Here \({v_y}\) is the velocity of the arrow at the maximum height \(\left( {{v_y} = 0} \right)\)and \(H\) is the maximum height attained by the arrow.

From equations (1.2) and (1.3),

\(0 = {\left( {u\sin \theta } \right)^2} - 2g\left( {H - {h_0}} \right)\)

Rearranging the above equation in order to get an expression for the maximum height attained by the arrow is,

\(H = {h_0} + \frac{{{u^2}{{\sin }^2}\theta }}{{2g}}\)

Substitute \(1.5{\rm{ m}}\) for \({h_0}\), \(30{\rm{ m}}/{\rm{s}}\) for \(u\), \(60^\circ \) for \(\theta \) , and \(9.8{\rm{ m}}/{{\rm{s}}^2}\) for \(g\)

\(\begin{array}{c}H = \left( {1.5{\rm{ m}}} \right) + \frac{{{{\left( {30{\rm{ m}}/{\rm{s}}} \right)}^2} \times {{\sin }^2}\left( {60^\circ } \right)}}{{2 \times \left( {9.8{\rm{ m}}/{{\rm{s}}^2}} \right)}}\\ \approx 36{\rm{ m}}\end{array}\)

Hence, the maximum height attained by the arrow is \(36{\rm{ m}}\).

The horizontal component of the initial velocity of the arrow remains constant throughout the projectile motion, as no force is acting on the projectile along the horizontal direction. Therefore,

\(\begin{array}{c}{v_x} = {u_x}\\ = u\cos \theta \end{array}\)

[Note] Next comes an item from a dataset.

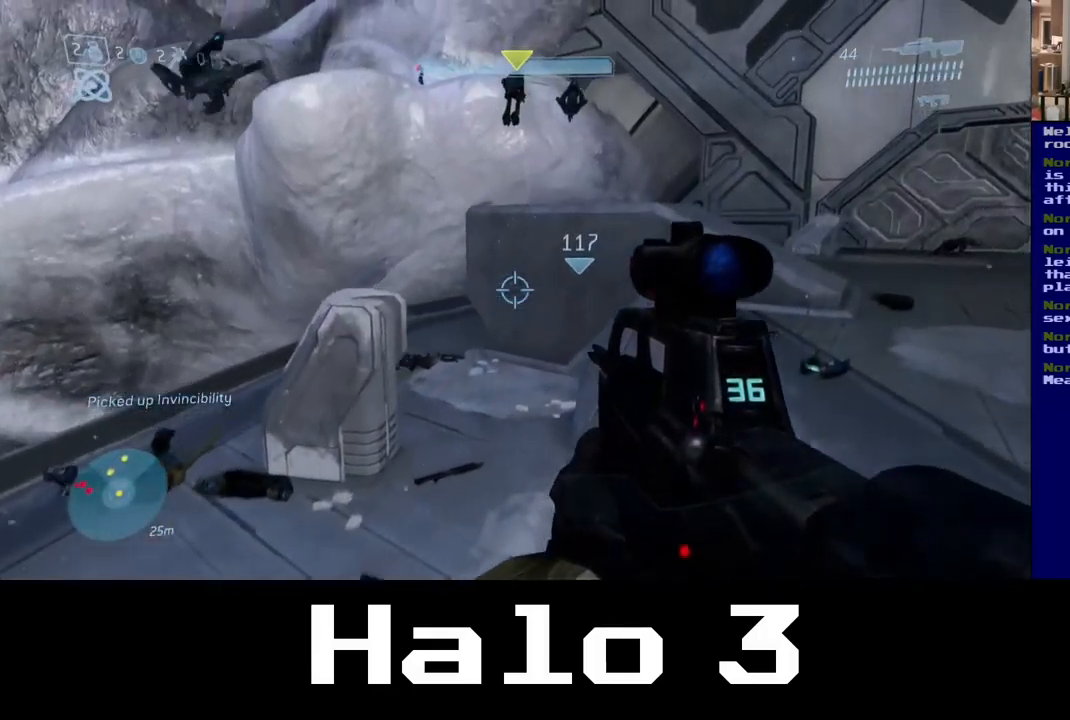
{"buttons": [], "left_stick": "right", "right_stick": "left", "events": [[117, "right_stick", "left"], [317, "left_stick", "right"]]}
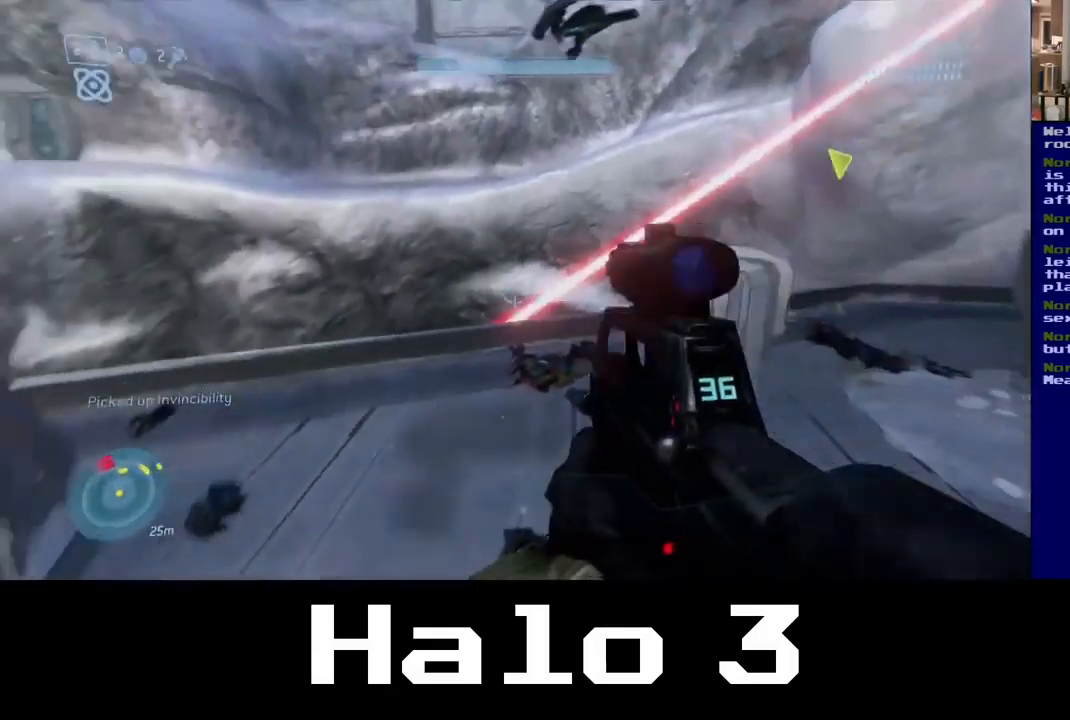
{"buttons": [], "left_stick": "right", "right_stick": "left", "events": [[234, "right_stick", "center"], [484, "right_stick", "left"]]}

Substitute\(30{\rm{ m}}/{\rm{s}}\)for \(u\), \(60^\circ \) for \(\theta \),

\[\begin{array}{c}{v_y} = \left( {30{\rm{ m}}/{\rm{s}}} \right) \times \cos \left( {60^\circ } \right)\\ = 15{\rm{ m}}/s\end{array}\]

The vertical component of the velocity of the arrow is,

\({v_y} = {u_y} - gt\)

From equations (1.2) and (1.4),

\({v_y} = u\sin \theta - gt\)

Substitute \(30{\rm{ m}}/{\rm{s}}\) for \(u\), \(60^\circ \) for \(\theta \), \(4.0{\rm{ s}}\) for \(t\), and \(9.8{\rm{ m}}/{{\rm{s}}^2}\) for \(g\),

\(\begin{array}{c}{v_y} = \left( {30{\rm{ m}}/{\rm{s}}} \right) \times \sin \left( {60^\circ } \right) - \left( {9.8{\rm{ m}}/{{\rm{s}}^2}} \right) \times \left( {4.0{\rm{ s}}} \right)\\ = - 13.22{\rm{ m}}/{\rm{s}}\end{array}\)

The magnitude of the velocity of the arrow just before hitting the cliff is,

\(v = \sqrt {v_x^2 + v_y^2} \)

Substitute \(15{\rm{ m}}/{\rm{s}}\) for \({v_x}\), and \( - 13.22{\rm{ m}}/{\rm{s}}\) for \({v_y}\),

\(\begin{array}{c}v = \sqrt {{{\left( {15{\rm{ m}}/{\rm{s}}} \right)}^2} + {{\left( { - 13.22{\rm{ m}}/{\rm{s}}} \right)}^2}} \\ \approx 20{\rm{ m}}/{\rm{s}}\end{array}\)

Hence, the speed of the arrow just before hitting the cliff is \(20{\rm{ m}}/{\rm{s}}\).